March of last year I had a friend from high school and a talented hair stylist shave the side of my hair off. If you know me personally you would know that I had never really done anything crazy with my hair before thing. It's not that I never wanted to. In high school I would have killed to dye my hair lime green or so black its blue but my parents wouldn't even hear of it. So I started creating an alter ego of myself. She had all the cool hair styles I wanted, tattooed sleeves, piercings, she was even thinner and much taller than myself. She existed only in my mind and there she lived for a long time. It was a version of me that was cooler, fearless and lived without consequences.

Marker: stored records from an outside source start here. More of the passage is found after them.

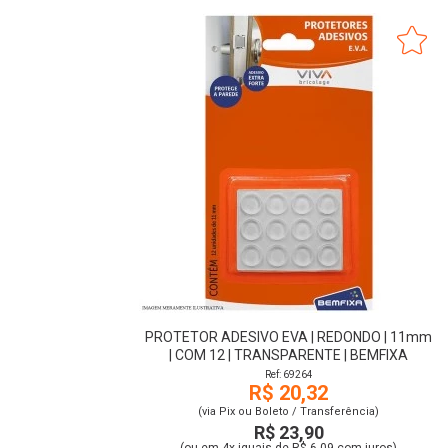
PROTETOR ADESIVO EVA | REDONDO | 11mm
| COM 12 | TRANSPARENTE | BEMFIXA
Ref: 69264
R$ 20,32
(via Pix ou Boleto / Transferência)
R$ 23,90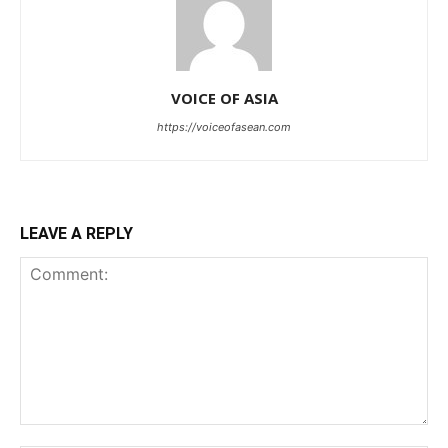
VOICE OF ASIA
https://voiceofasean.com
LEAVE A REPLY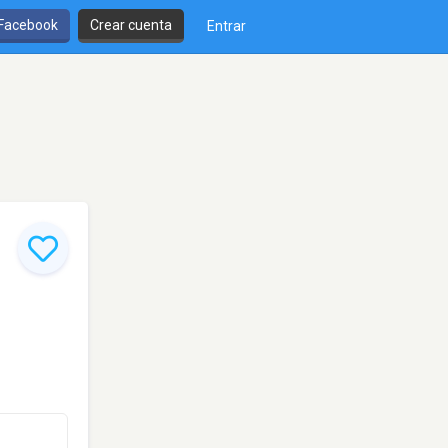
 Facebook
Crear cuenta
Entrar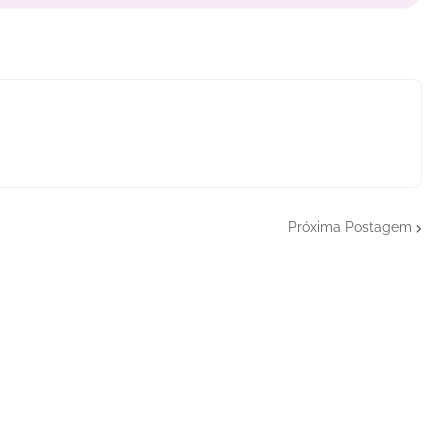
Próxima Postagem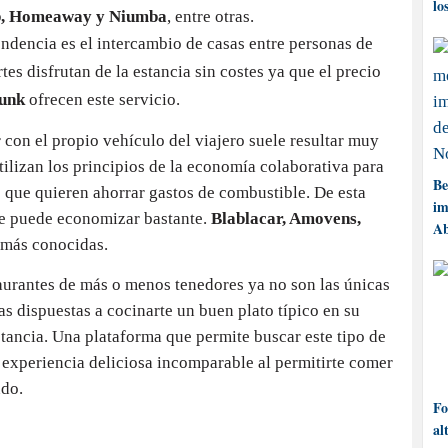
lo
b, Homeaway y Niumba
, entre otras.
endencia es el intercambio de casas entre personas de
tes disfrutan de la estancia sin costes ya que el precio
unk
ofrecen este servicio.
r con el propio vehículo del viajero suele resultar muy
tilizan los principios de la economía colaborativa para
Be
s que quieren ahorrar gastos de combustible. De esta
im
se puede economizar bastante.
Blablacar, Amovens,
Ab
 más conocidas.
taurantes de más o menos tenedores ya no son las únicas
s dispuestas a cocinarte un buen plato típico en su
stancia. Una plataforma que permite buscar este tipo de
 experiencia deliciosa incomparable al permitirte comer
ndo.
Fo
al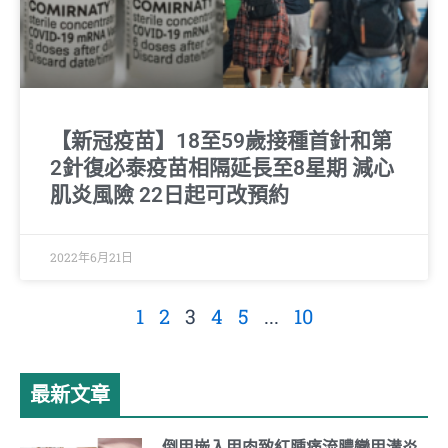
【新冠疫苗】18至59歲接種首針和第
2針復必泰疫苗相隔延長至8星期 減心
肌炎風險 22日起可改預約
2022年6月21日
1
2
3
4
5
...
10
最新文章
倒甲嵌入甲肉致紅腫痛流膿變甲溝炎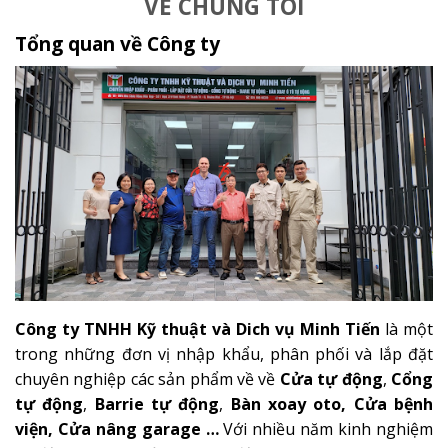
VỀ CHÚNG TÔI
Tổng quan về Công ty
Công ty TNHH Kỹ thuật và Dich vụ Minh Tiến
là một
trong những đơn vị nhập khẩu, phân phối và lắp đặt
chuyên nghiệp các sản phẩm về về
Cửa tự động
,
Cổng
tự động
,
Barrie tự động
,
Bàn xoay oto
,
Cửa bệnh
viện
,
Cửa nâng garage
…
Với nhiều năm kinh nghiệm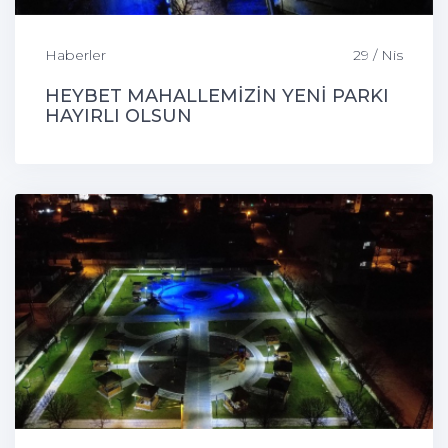
Haberler
29 / Nis
HEYBET MAHALLEMİZİN YENİ PARKI
HAYIRLI OLSUN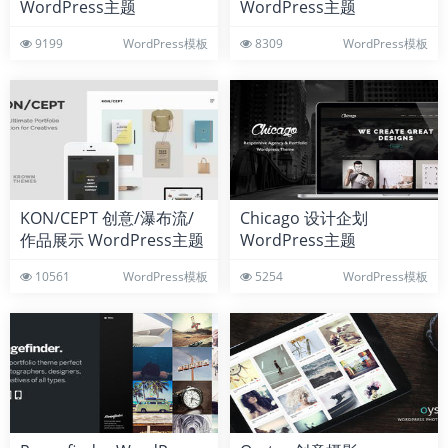
WordPress主题
WordPress主题
9199
WordPress模板
8309
WordPress模板
KON/CEPT 创意/瀑布流/
Chicago 设计企划
作品展示 WordPress主题
WordPress主题
10561
WordPress模板
5254
WordPress模板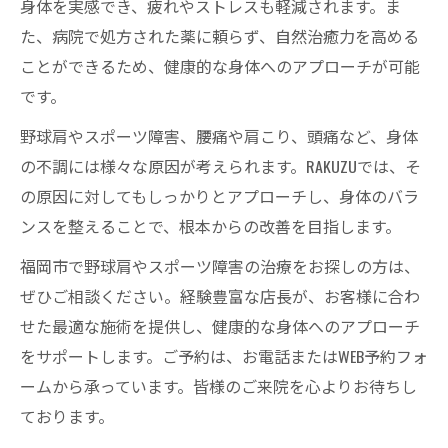
身体を実感でき、疲れやストレスも軽減されます。ま
た、病院で処方された薬に頼らず、自然治癒力を高める
ことができるため、健康的な身体へのアプローチが可能
です。
野球肩やスポーツ障害、腰痛や肩こり、頭痛など、身体
の不調には様々な原因が考えられます。RAKUZUでは、そ
の原因に対してもしっかりとアプローチし、身体のバラ
ンスを整えることで、根本からの改善を目指します。
福岡市で野球肩やスポーツ障害の治療をお探しの方は、
ぜひご相談ください。経験豊富な店長が、お客様に合わ
せた最適な施術を提供し、健康的な身体へのアプローチ
をサポートします。ご予約は、お電話またはWEB予約フォ
ームから承っています。皆様のご来院を心よりお待ちし
ております。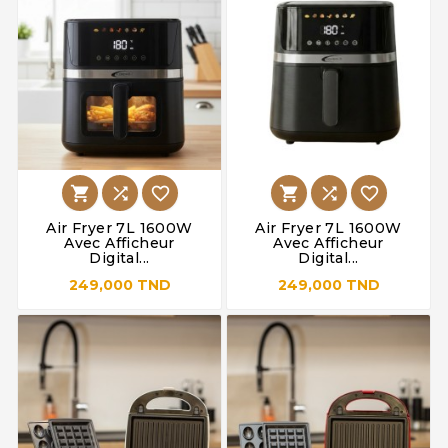






Air Fryer 7L 1600W
Air Fryer 7L 1600W
Avec Afficheur
Avec Afficheur
Digital...
Digital...
249,000 TND
249,000 TND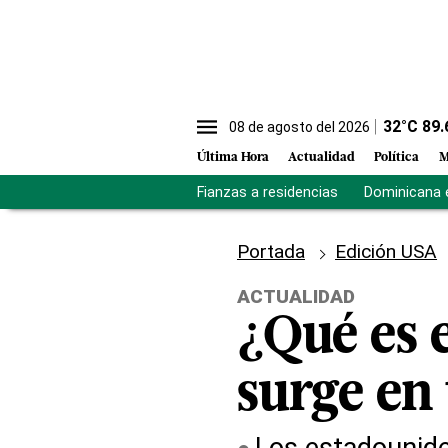
32
°C
89.
08 de agosto del 2026
Última Hora
Actualidad
Política
M
Fianzas a residencias
Dominicana 
Portada
Edición USA
ACTUALIDAD
¿Qué es e
surge en 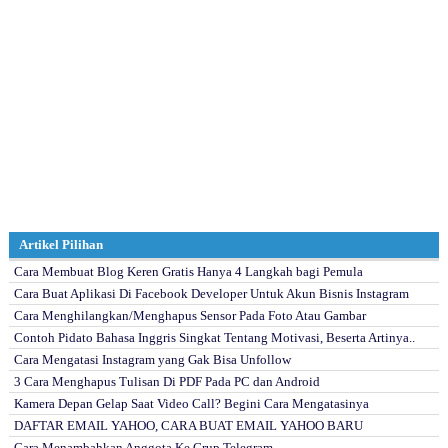
Artikel Pilihan
Cara Membuat Blog Keren Gratis Hanya 4 Langkah bagi Pemula
Cara Buat Aplikasi Di Facebook Developer Untuk Akun Bisnis Instagram
Cara Menghilangkan/Menghapus Sensor Pada Foto Atau Gambar
Contoh Pidato Bahasa Inggris Singkat Tentang Motivasi, Beserta Artinya..
Cara Mengatasi Instagram yang Gak Bisa Unfollow
3 Cara Menghapus Tulisan Di PDF Pada PC dan Android
Kamera Depan Gelap Saat Video Call? Begini Cara Mengatasinya
DAFTAR EMAIL YAHOO, CARA BUAT EMAIL YAHOO BARU
Cara Menambahkan Anggota Ke Grup Telegram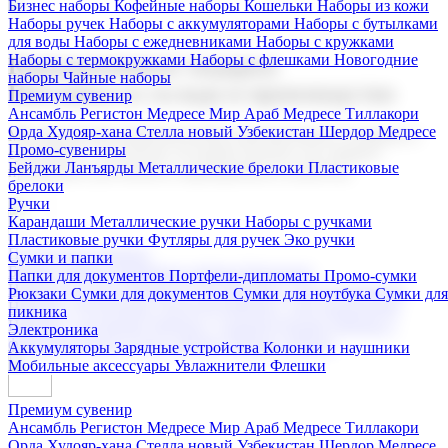
Бизнес наборы
Кофейные наборы
Кошельки
Наборы из кожи
Наборы ручек
Наборы с аккумуляторами
Наборы с бутылками
для воды
Наборы с ежедневниками
Наборы с кружками
Наборы с термокружками
Наборы с флешками
Новогодние
Корпоративные подарки
наборы
Чайные наборы
Поставка со склада и производство
Премиум сувенир
Ансамбль Регистон
Медресе Мир Араб
Медресе Тиллакори
Орда Худояр-хана
Стелла новый Узбекистан
Шердор Медресе
Мы предлагаем широкий выбор корпоративных подарков и
Промо-сувениры
сувениров с логотипом. В нашем каталоге вы найдете
Бейджи
Ланъярды
Металлические брелоки
Пластиковые
продукцию для бизнеса, мероприятия и клиентов.
брелоки
Ручки
Карандаши
Металлические ручки
Наборы с ручками
Пластиковые ручки
Футляры для ручек
Эко ручки
Подарочные наборы
Сумки и папки
Бизнес наборы
Кофейные наборы
Кошельки
Папки для документов
Портфели-дипломаты
Промо-сумки
Наборы из кожи
Наборы ручек
Наборы с аккумуляторами
Рюкзаки
Сумки для документов
Сумки для ноутбука
Сумки для
Наборы с бутылками для воды
Наборы с ежедневниками
пикника
Наборы с кружками
Наборы с термокружками
Наборы с
Электроника
флешками
Новогодние наборы
Чайные наборы
Аккумуляторы
Зарядные устройства
Колонки и наушники
Мобильные аксессуары
Увлажнители
Флешки
Премиум сувенир
Ансамбль Регистон
Медресе Мир Араб
Медресе Тиллакори
Орда Худояр-хана
Стелла новый Узбекистан
Шердор Медресе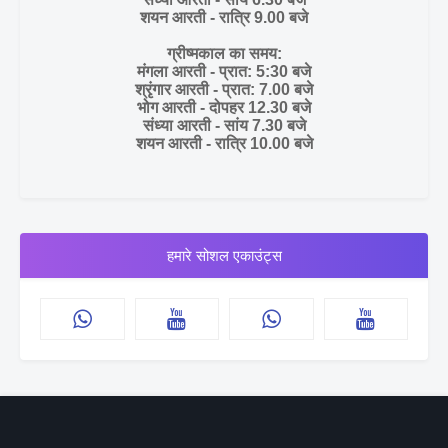
शयन आरती - रात्रि 9.00 बजे
ग्रीष्मकाल का समय:
मंगला आरती - प्रात: 5:30 बजे
श्रृंगार आरती - प्रात: 7.00 बजे
भोग आरती - दोपहर 12.30 बजे
संध्या आरती - सांय 7.30 बजे
शयन आरती - रात्रि 10.00 बजे
हमारे सोशल एकाउंट्स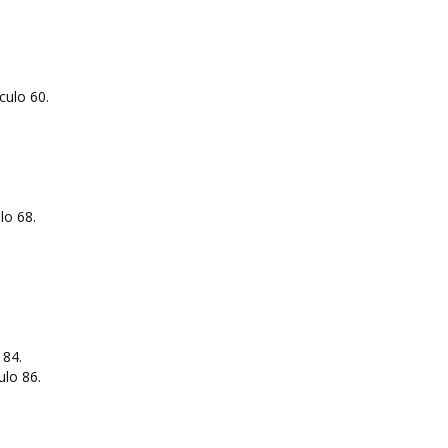
culo 60.
lo 68.
 84.
ulo 86.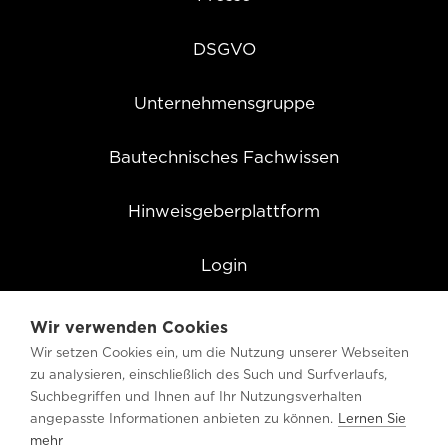
DSGVO
Unternehmensgruppe
Bautechnisches Fachwissen
Hinweisgeberplattform
Login
Cookie Einstellungen
Wir verwenden Cookies
Wir setzen Cookies ein, um die Nutzung unserer Webseiten
zu analysieren, einschließlich des Such und Surfverlaufs,
Suchbegriffen und Ihnen auf Ihr Nutzungsverhalten
angepasste Informationen anbieten zu können.
Lernen Sie
mehr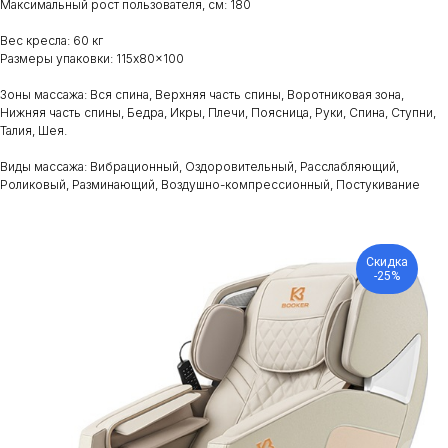
Максимальный рост пользователя, см: 180
Вес кресла: 60 кг
Размеры упаковки: 115x80x100
Зоны массажа: Вся спина, Верхняя часть спины, Воротниковая зона,
Нижняя часть спины, Бедра, Икры, Плечи, Поясница, Руки, Спина, Ступни,
Талия, Шея.
Виды массажа: Вибрационный, Оздоровительный, Расслабляющий,
Роликовый, Разминающий, Воздушно-компрессионный, Постукивание
Скидка
-25%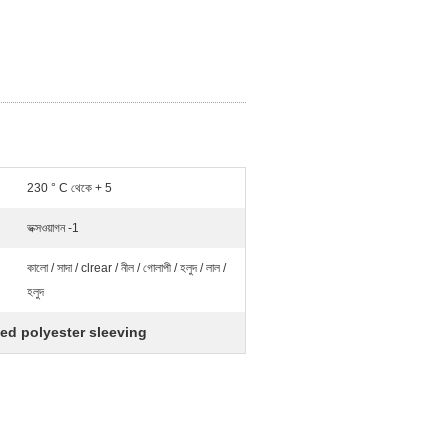
230 ° C থেকে + 5
ভক্সওয়াগন -1
কালো / সাদা / clrear / নীল / গোলাপী / হলুদ / লাল /
হলুদ
ed polyester sleeving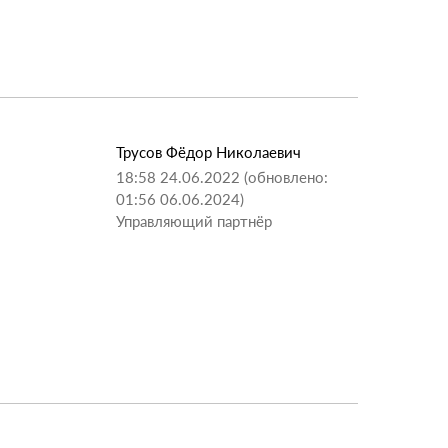
Трусов Фёдор Николаевич
18:58 24.06.2022 (обновлено:
01:56 06.06.2024)
Управляющий партнёр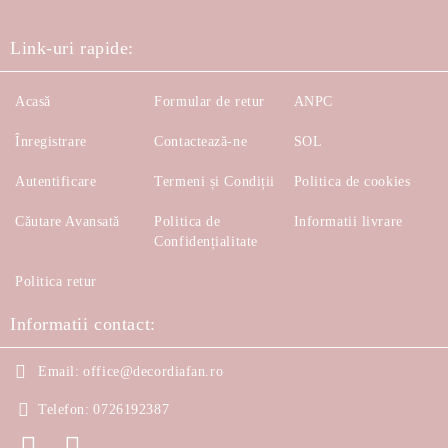
Link-uri rapide:
Acasă
Formular de retur
ANPC
Înregistrare
Contactează-ne
SOL
Autentificare
Termeni și Condiții
Politica de cookies
Căutare Avansată
Politica de
Informatii livrare
Confidențialitate
Politica retur
Informatii contact:
Email:
office@decordiafan.ro
Telefon:
0726192387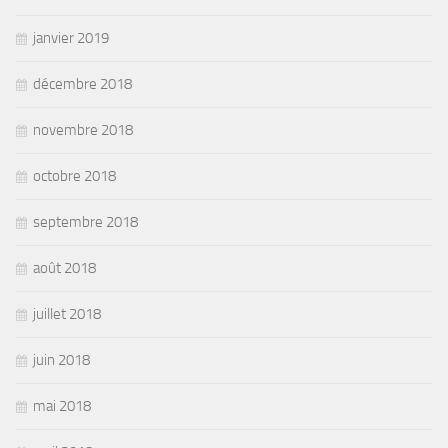
janvier 2019
décembre 2018
novembre 2018
octobre 2018
septembre 2018
août 2018
juillet 2018
juin 2018
mai 2018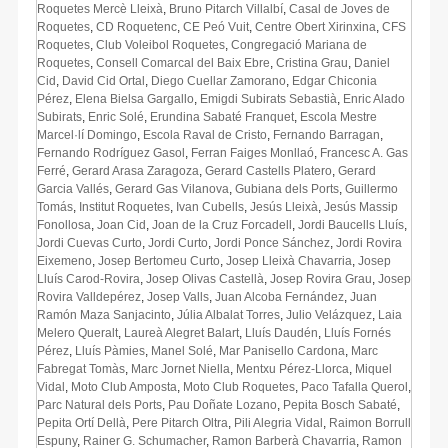
Roquetes Mercè Lleixà
,
Bruno Pitarch Villalbí
,
Casal de Joves de
Roquetes
,
CD Roquetenc
,
CE Peó Vuit
,
Centre Obert Xirinxina
,
CFS
Roquetes
,
Club Voleibol Roquetes
,
Congregació Mariana de
Roquetes
,
Consell Comarcal del Baix Ebre
,
Cristina Grau
,
Daniel
Cid
,
David Cid Ortal
,
Diego Cuellar Zamorano
,
Edgar Chiconia
Pérez
,
Elena Bielsa Gargallo
,
Emigdi Subirats Sebastià
,
Enric Alado
Subirats
,
Enric Solé
,
Erundina Sabaté Franquet
,
Escola Mestre
Marcel·lí Domingo
,
Escola Raval de Cristo
,
Fernando Barragan
,
Fernando Rodríguez Gasol
,
Ferran Faiges Monllaó
,
Francesc A. Gas
Ferré
,
Gerard Arasa Zaragoza
,
Gerard Castells Platero
,
Gerard
Garcia Vallés
,
Gerard Gas Vilanova
,
Gubiana dels Ports
,
Guillermo
Tomás
,
Institut Roquetes
,
Ivan Cubells
,
Jesús Lleixà
,
Jesús Massip
Fonollosa
,
Joan Cid
,
Joan de la Cruz Forcadell
,
Jordi Baucells Lluís
,
Jordi Cuevas Curto
,
Jordi Curto
,
Jordi Ponce Sánchez
,
Jordi Rovira
Eixemeno
,
Josep Bertomeu Curto
,
Josep Lleixà Chavarria
,
Josep
Lluís Carod-Rovira
,
Josep Olivas Castellà
,
Josep Rovira Grau
,
Josep
Rovira Valldepérez
,
Josep Valls
,
Juan Alcoba Fernández
,
Juan
Ramón Maza Sanjacinto
,
Júlia Albalat Torres
,
Julio Velázquez
,
Laia
Melero Queralt
,
Laureà Alegret Balart
,
Lluís Daudén
,
Lluís Fornés
Pérez
,
Lluís Pàmies
,
Manel Solé
,
Mar Panisello Cardona
,
Marc
Fabregat Tomàs
,
Marc Jornet Niella
,
Mentxu Pérez-Llorca
,
Miquel
Vidal
,
Moto Club Amposta
,
Moto Club Roquetes
,
Paco Tafalla Querol
,
Parc Natural dels Ports
,
Pau Doñate Lozano
,
Pepita Bosch Sabaté
,
Pepita Ortí Dellà
,
Pere Pitarch Oltra
,
Pili Alegria Vidal
,
Raimon Borrull
Espuny
,
Rainer G. Schumacher
,
Ramon Barberà Chavarria
,
Ramon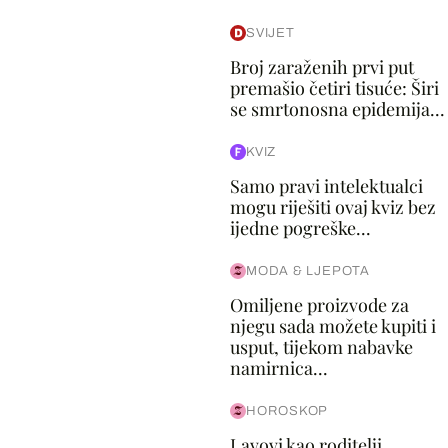
SVIJET
Broj zaraženih prvi put
premašio četiri tisuće: Širi
se smrtonosna epidemija...
KVIZ
Samo pravi intelektualci
mogu riješiti ovaj kviz bez
ijedne pogreške...
MODA & LJEPOTA
Omiljene proizvode za
njegu sada možete kupiti i
usput, tijekom nabavke
namirnica...
HOROSKOP
Lavovi kao roditelji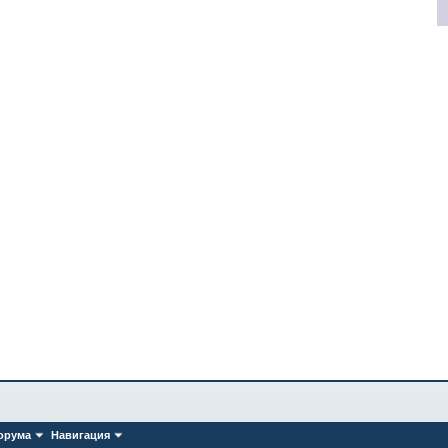
орума
Навигация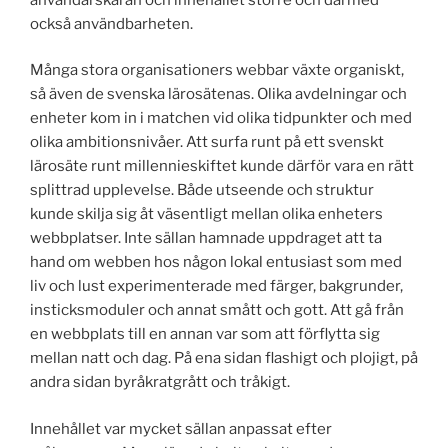
också användbarheten.
Många stora organisationers webbar växte organiskt,
så även de svenska lärosätenas. Olika avdelningar och
enheter kom in i matchen vid olika tidpunkter och med
olika ambitionsnivåer. Att surfa runt på ett svenskt
lärosäte runt millennieskiftet kunde därför vara en rätt
splittrad upplevelse. Både utseende och struktur
kunde skilja sig åt väsentligt mellan olika enheters
webbplatser. Inte sällan hamnade uppdraget att ta
hand om webben hos någon lokal entusiast som med
liv och lust experimenterade med färger, bakgrunder,
insticksmoduler och annat smått och gott. Att gå från
en webbplats till en annan var som att förflytta sig
mellan natt och dag. På ena sidan flashigt och plojigt, på
andra sidan byråkratgrått och tråkigt.
Innehållet var mycket sällan anpassat efter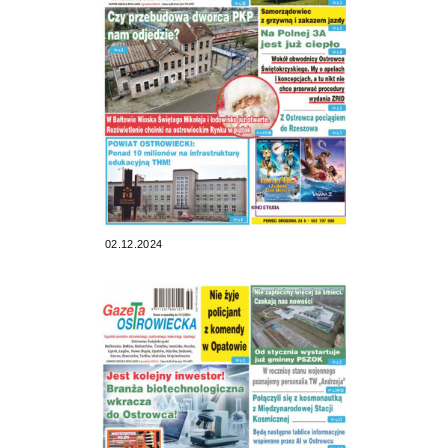
02.12.2024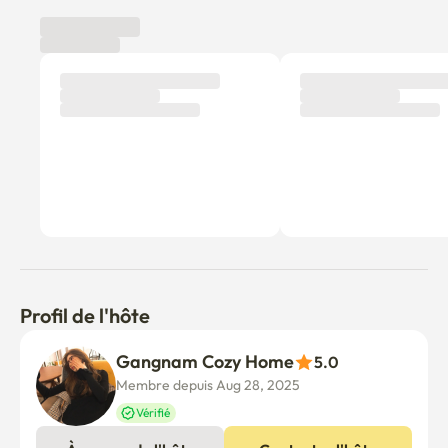
Avis des locataires
Nouveau
Aucun avis n'a encore été publié.
Pourquoi ne pas être le premier locataire à laisser un avis ?
Profil de l'hôte
Gangnam Cozy Home
5.0
Membre depuis Aug 28, 2025
Vérifié
À propos de l'hôte
Contacter l'hôte
Welcome to Gangnam Cozy Home. :) ♡

I offer a warm, clean, and comfortable space in the heart 
of Gangnam.

Feel free to reach out anytime for a pleasant and relaxing 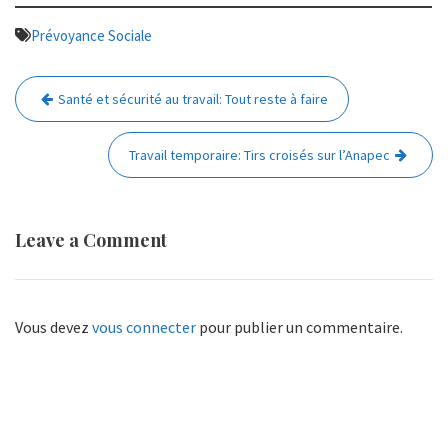
Prévoyance Sociale
Navigation
Santé et sécurité au travail: Tout reste à faire
de
l’article
Travail temporaire: Tirs croisés sur l’Anapec
Leave a Comment
Vous devez
vous connecter
pour publier un commentaire.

However march of last year I had sort of reached my mental limit, life wasn't even close to okay and I was tried of following the social norms, still seeking the approval of my parents, and doing what was expected of me. I decided to change my hair because it was the easiest, most drastic, and less life altering thing I could do. Sure I could have gotten a tattoo on my chest that said "Fuck Off" but I thought maybe one day I would regret it. Instead I decided to shave the hair that everyone loved so much. My friend and hair stylist was very skeptical of cutting it for me because she knew I had never done anything like this before, but she did. What I'm not sure she knows is that not only did she cut my hair but she also helped free me from the box my parents had put me in so long ago and that I had allowed myself to stay in.
Now when people see me they sometimes have to do a double take. I am shocked by all the compliments people give me regarding my hair. Even though the compliments are really nice that is not why I did it. I did it because I was 22 years old and I didn't even closely resemble the girl I had created in my mind. Worst of all no one else was stopping me but myself. That was the scariest thing of all. I was getting into fitness and I thought "why not start a complete transformation?" Why not start making myself happy? So now I am. The older I get the less I think Britney Spears was crazy for shaving her head. She was unhappy and wanted people to take her seriously so she did the easiest thing she could do, she took away the image people had of her. She shaved off her long beautiful blond hair so that there was nothing left for her to hide behind or for people to be distracted by. When you saw Britney you couldn't help but see the truth. I wanted that. I wanted people to look at me and finally see me. Of course my parents really hate my hair and that hurt a lot in the begin. Not everyone will except the person you are. However it makes your appreciate the people who do so much more. Like my son and husband who both look at me like I am the most beautiful woman in the world.
I am proud of my hair, because slowly I am becoming proud of myself. I am glad that I am allowing people to see the real me, with all my flaws. That I am testing relationships and growing stronger bonds. My hair style has caused some interesting conversations and I know that years from now I might laugh at myself and think of how silly it was but I also know that I will own it because it wasn't just a fashion statement it was the first step in discovering what I really wanted. That first step is never an easy one. Whats yours?